Marketeer's dream: Sienna Miller poses for the Fashion Targets Breast Cancer campaign

I would have quite liked to have been at the pitching meeting. "I'm thinking cancer. I'm thinking boobs. I'm thinking sexy. I'm thinking bunnies." No, no, I haven't lost my mind, I'm just referring to the breast cancer awareness bash the Dublin nightclub Lillies Bordello threw on Friday night which had, wait for it, a Playboy theme. The party was advertised with models dressed in bunny outfits and a footnote about raising money for breast cancer.

On what planet is it appropriate to link breast cancer awareness to a sexist and derogatory media empire that has made billions out of the everlasting fact that men like looking at big boobs? You'd wonder if Lillies Bordello was also thinking about drafting in Puppetry of the Penis for a prostate cancer drive, or a strobe light party for an epilepsy foundation. What two worse things to link: the sexist giant fake boob industry, and a horrific disease and killer of women (and men) that often sees their breasts removed. Excuse me while I loan the organisers some embarrassment by hiding my head in my hands. And yet the sexualisation of breast cancer isn't a new thing.

Breast cancer as a cause is easy to sell. It's seen by marketeers as sexy. There rarely seems to be a breast cancer campaign that doesn't feature some celebrity in a fuzzy black and white picture clutching a sheet coyly to their chest, or wearing a flattering white tank top. Or empowered women with their hands draped over each other's shoulders and their tits dominant in solidarity. Breast cancer is illustrated with hyper femininity, and years of its sexualisation leads us to a Friday night in a nightclub in Dublin where Playboy-bunnied women bounce around the place in the name of sexy cancer.

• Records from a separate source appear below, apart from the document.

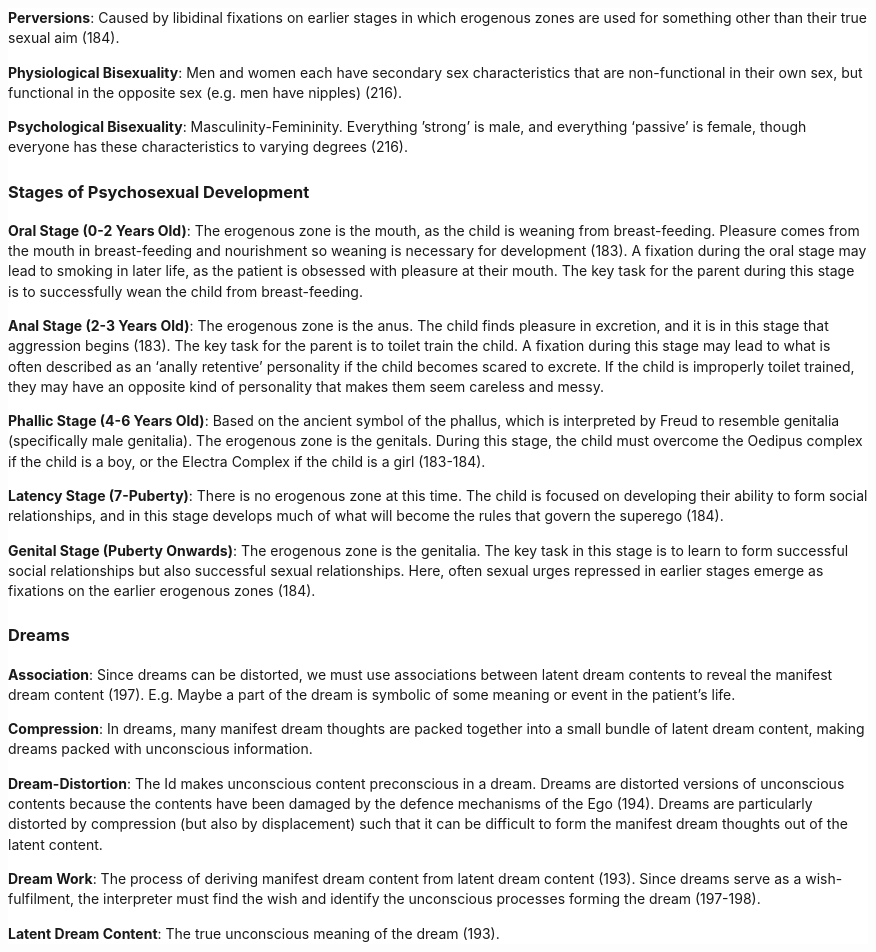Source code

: **Perversions**: Caused by libidinal fixations on earlier stages in which erogenous zones are used for something other than their true sexual aim (184).

**Physiological Bisexuality**: Men and women each have secondary sex characteristics that are non-functional in their own sex, but functional in the opposite sex (e.g. men have nipples) (216).

**Psychological Bisexuality**: Masculinity-Femininity. Everything ’strong’ is male, and everything ‘passive’ is female, though everyone has these characteristics to varying degrees (216).

### Stages of Psychosexual Development

**Oral Stage (0-2 Years Old)**: The erogenous zone is the mouth, as the child is weaning from breast-feeding. Pleasure comes from the mouth in breast-feeding and nourishment so weaning is necessary for development (183). A fixation during the oral stage may lead to smoking in later life, as the patient is obsessed with pleasure at their mouth. The key task for the parent during this stage is to successfully wean the child from breast-feeding.

**Anal Stage (2-3 Years Old)**: The erogenous zone is the anus. The child finds pleasure in excretion, and it is in this stage that aggression begins (183). The key task for the parent is to toilet train the child. A fixation during this stage may lead to what is often described as an ‘anally retentive’ personality if the child becomes scared to excrete. If the child is improperly toilet trained, they may have an opposite kind of personality that makes them seem careless and messy.

**Phallic Stage (4-6 Years Old)**: Based on the ancient symbol of the phallus, which is interpreted by Freud to resemble genitalia (specifically male genitalia). The erogenous zone is the genitals. During this stage, the child must overcome the Oedipus complex if the child is a boy, or the Electra Complex if the child is a girl (183-184).

**Latency Stage (7-Puberty)**: There is no erogenous zone at this time. The child is focused on developing their ability to form social relationships, and in this stage develops much of what will become the rules that govern the superego (184).

**Genital Stage (Puberty Onwards)**: The erogenous zone is the genitalia. The key task in this stage is to learn to form successful social relationships but also successful sexual relationships. Here, often sexual urges repressed in earlier stages emerge as fixations on the earlier erogenous zones (184).

### Dreams

**Association**: Since dreams can be distorted, we must use associations between latent dream contents to reveal the manifest dream content (197). E.g. Maybe a part of the dream is symbolic of some meaning or event in the patient’s life.

**Compression**: In dreams, many manifest dream thoughts are packed together into a small bundle of latent dream content, making dreams packed with unconscious information.

**Dream-Distortion**: The Id makes unconscious content preconscious in a dream. Dreams are distorted versions of unconscious contents because the contents have been damaged by the defence mechanisms of the Ego (194). Dreams are particularly distorted by compression (but also by displacement) such that it can be difficult to form the manifest dream thoughts out of the latent content.

**Dream Work**: The process of deriving manifest dream content from latent dream content (193). Since dreams serve as a wish-fulfilment, the interpreter must find the wish and identify the unconscious processes forming the dream (197-198).

**Latent Dream Content**: The true unconscious meaning of the dream (193).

Breast cancer is a marketeer's dream disease. It occupies an elite space by having its own recognisable ribbon, which was created and commercialised by the cosmetics company Estée Lauder in the early '90s. Only the red HIV/Aids awareness red ribbon is more famous. Much like the red ribbon, the pink ribbon becomes an accessory. One wonders what purpose these ribbons actually serve. What are you saying by wearing it? I don't like when people get breast cancer? Its monetary value is so little yet its impact is so right-on that it's almost immune to criticism. Much like Lance Armstrong's 'Livestrong' yellow silicone wristbands that became a remarkable global fashion item to the point of being bootlegged, it's funny how many people will only vocalise their support for cancer research when it's trendy. This brand of slacktivism can actually be quite damaging to a campaign. It is passive and gives the wearer of the ribbon or bracelet a feel-good vibe that absolves them from having to do anything else to aid a cause. Wearing a ribbon is the '90s version of joining a Facebook group, a largely ineffective personal measure that does little to benefit the cause in question but gets the individual off the hook because, hey, at least they're doing something – even if it won't make a difference. That said, although there were two problem­s with the Livestrong bracelets – they were remarkably similar to the 'Do Not Resuscitate' bands used in American hospitals, and eBay's refusal to ban their sale and resale without any of the profits going to the Lance Armstrong Foundation – Nike have sold 70 million units, that's $70m for cancer research, trendy or not.

Companies have also been remarkably smart about utilising breast cancer for that very modern phenomenon of campaigning as consumption. In the same vein as Bono's struggling Red campaign to fight HIV/Aids in Africa encourages you to buy red Converse or a red American Express card, a bit of which will go to the fund, breast cancer has endless product tie-ins. Pink, girly, tie-ins, but tie-ins nonetheless. Breast cancer supporting lipstick, limited edition t-shirts by various designers, bags, bottled water, bras, nail polish, perfumes, even pink hammers and powercords. The message is clear, consume to campaign, or as Oprah put it "shop for the cure".

Having been influenced by years of high-profile breast cancer campaigning, I'm sure most people think it's the biggest killer of women, or one of. But more women die from heart disease in Ireland than all cancers combined, so why do we hear so little about that? Not sexy enough?

One thing campaigns have done is raise awareness. Everyone knows about breast cancer and its dangers. More awareness means earlier intervention. And earlier intervention means less deaths, and obviously, that's something to be incredibly grateful for. Breast cancer survivors, and relatives and friends of survivors who campaign are brave people. But it's a pity a disease had to be sexualised before people gave it due attention.